I decided a few days ago to name my new baby girl Yuki (You-Key). It means "Snow" in Japanese. I wanted to give her a prettier/more elegant name since her markings are quite different from the standard ones. Thank you for the wishes! I can't wait to start taming her!


----------



## FaeryBee (May 9, 2011)

*Yuki is a lovely name for your beautiful little girl.

Since it's been a long time since you had a very young budgie, please remember to let Yukie settle into her new environment before starting to work with her. 

To build your budgie's trust, sit by her cage and read, talk or sing quietly to her for a period of at least 10-15 minutes, 3 or 4 times day. 
After the 2nd or 3rd day, rest your hand on the outside of the cage when you talk to her so she'll learn that your hand is safe and will not hurt her.

After a week, rest your hand inside the cage when you talk. 
Don't make sudden moves, don't try to touch her. 
Let her get used to the idea that the hand is now in her safe place and not harming her.

After 2 weeks, begin moving your hand slowly toward your budgie. 
If she becomes agitated, stop moving your hand and just hold very still until she calms down. 
When she's comfortable with your hand near her, you can offer her a bit of millet or a few seeds. 
In a few more days, you can begin your taming and bonding sessions.

Always work at your budgie's pace. 
Move slowly and talk reassuringly and calmly to her whenever you interact with her.

Have fun and enjoy the journey!*


----------



## tokiodreamy (Jun 2, 2014)

Thank you so much for the refresh! I've been doing a lot of research and watching a lot of videos to hopefully jog my memory as well as possibly learning something new!
She's been pretty brave! She doesn't mind me putting my hands into the cage to change her food and she doesn't mind having new things added or her cage slightly rearranged. She'll even clean her feathers while I'm next to the cage.
The only thing I noticed this morning was she was opening her beak fully and slightly sticking out her tongue. I wasn't sure if that was territorial behavior so I backed away and let her be.


----------



## FaeryBee (May 9, 2011)

*Stacey,
It sounds as though you are doing great so far! :thumbsup:
Learning to reach each individual budgie's body language is such a big part of working with them in taming and bonding.
You are definitely off to a really good start with her!*


----------

########################################

TO DO
A – In the forum thread, what does the name Yuki mean in Japanese?
B – Rewrite the stretch of the forum thread from "After the 2nd" through "a few seeds.", putting "apple" in place of "millet".
C – According to the forum thread, which three things should you do quietly while sitting by the cage to build the budgie's trust?

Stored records
########################################

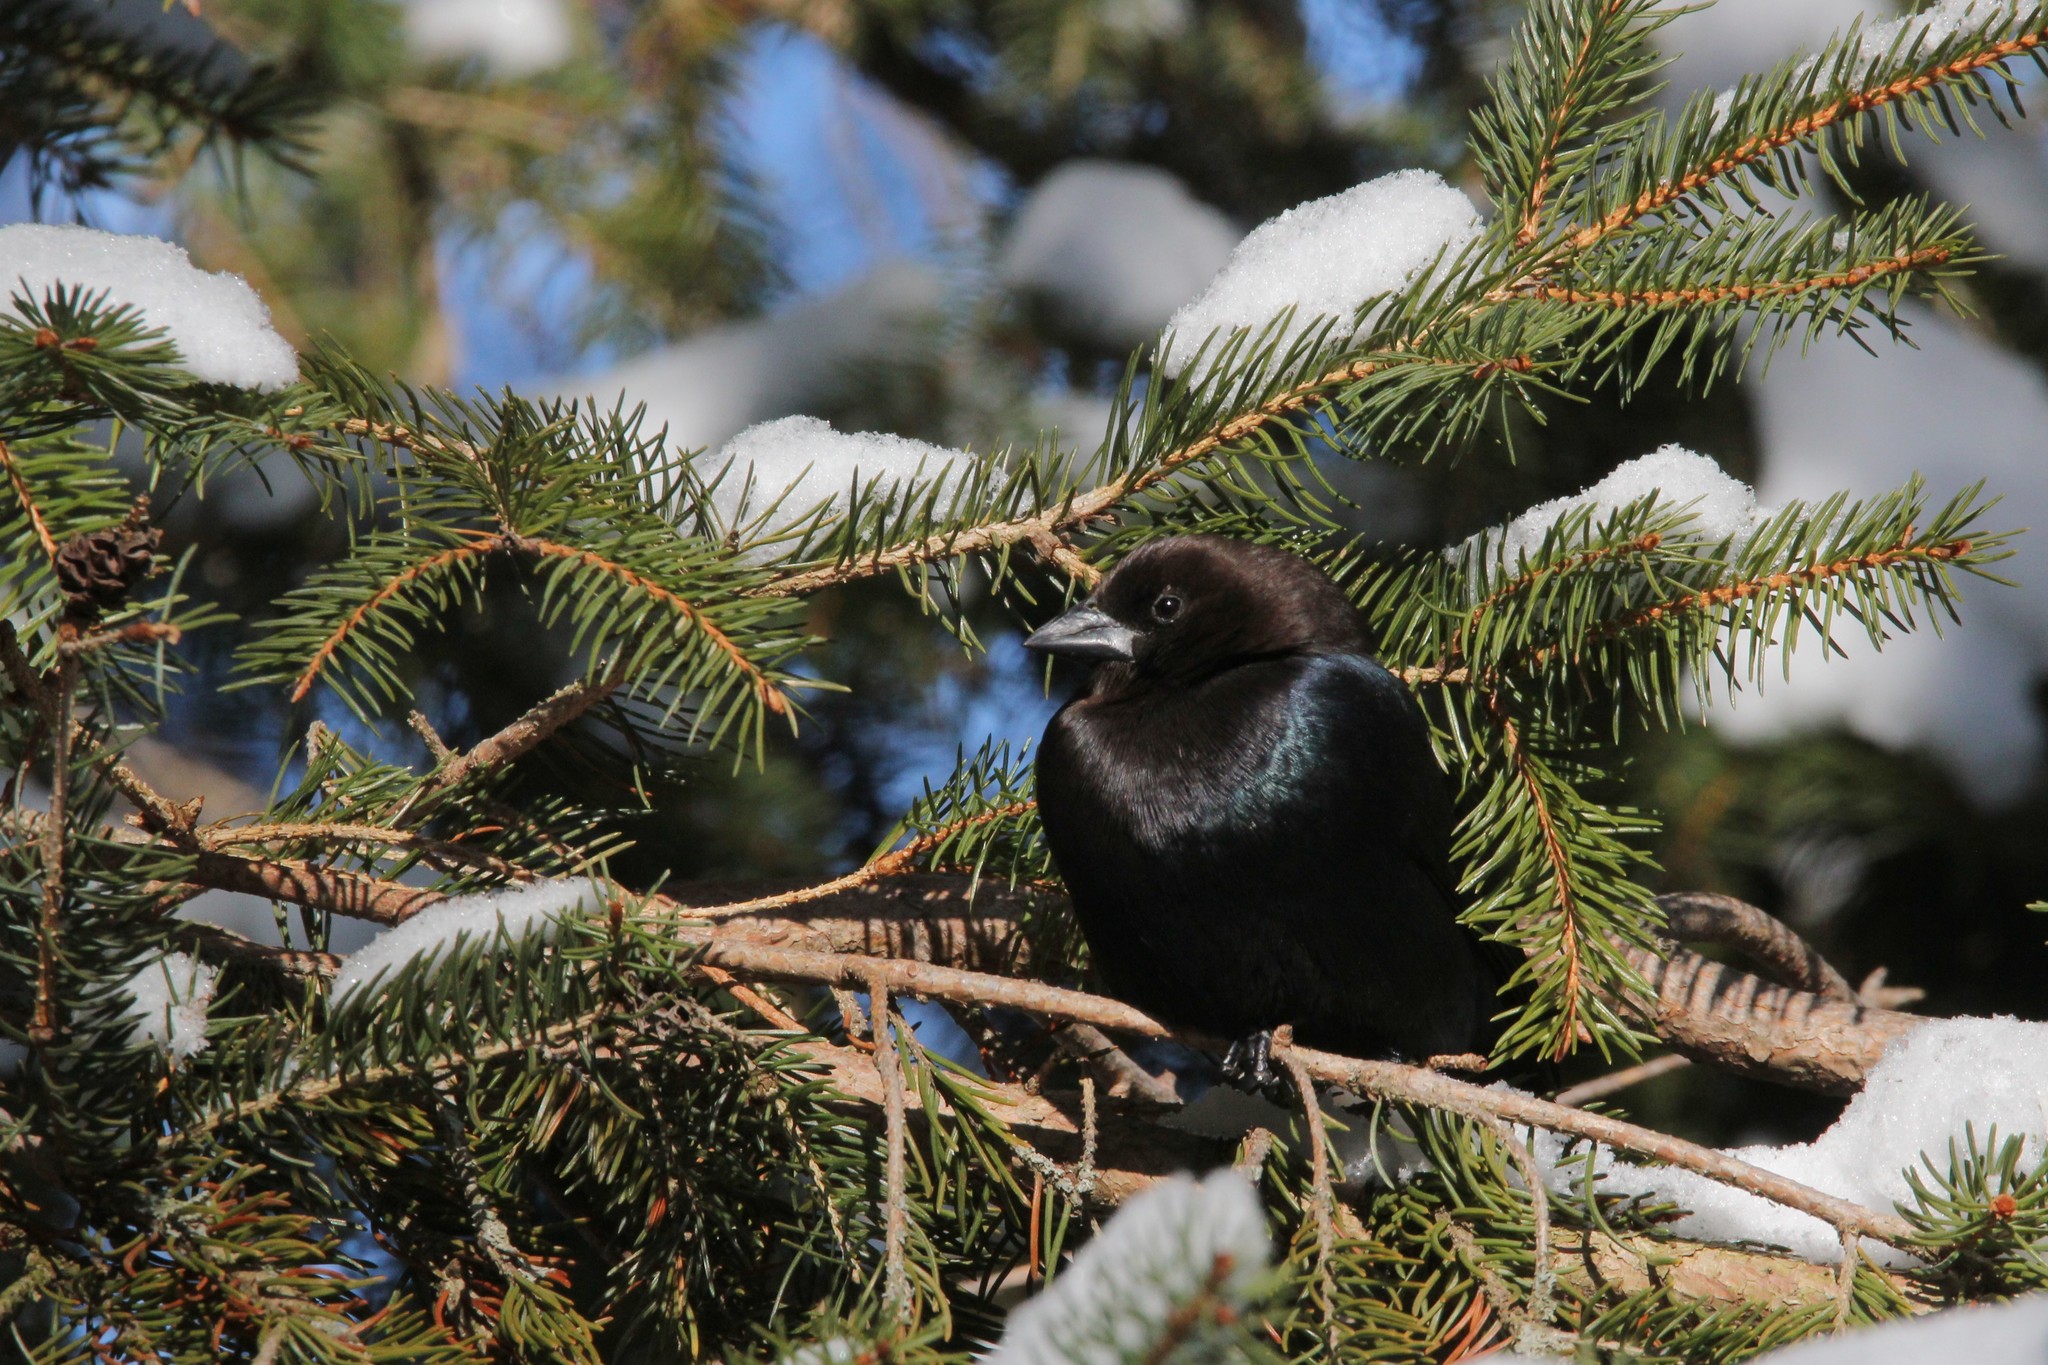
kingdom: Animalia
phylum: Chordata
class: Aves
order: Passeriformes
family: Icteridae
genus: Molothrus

########################################

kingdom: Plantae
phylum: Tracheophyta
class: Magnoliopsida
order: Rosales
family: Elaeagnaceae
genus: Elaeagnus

########################################

SOLUTIONS BELOW
A – Snow

B –
After the 2nd or 3rd day, rest your hand on the outside of the cage when you talk to her so she'll learn that your hand is safe and will not hurt her.

After a week, rest your hand inside the cage when you talk. 
Don't make sudden moves, don't try to touch her. 
Let her get used to the idea that the hand is now in her safe place and not harming her.

After 2 weeks, begin moving your hand slowly toward your budgie. 
If she becomes agitated, stop moving your hand and just hold very still until she calms down. 
When she's comfortable with your hand near her, you can offer her a bit of apple or a few seeds.

C – Read, talk, or sing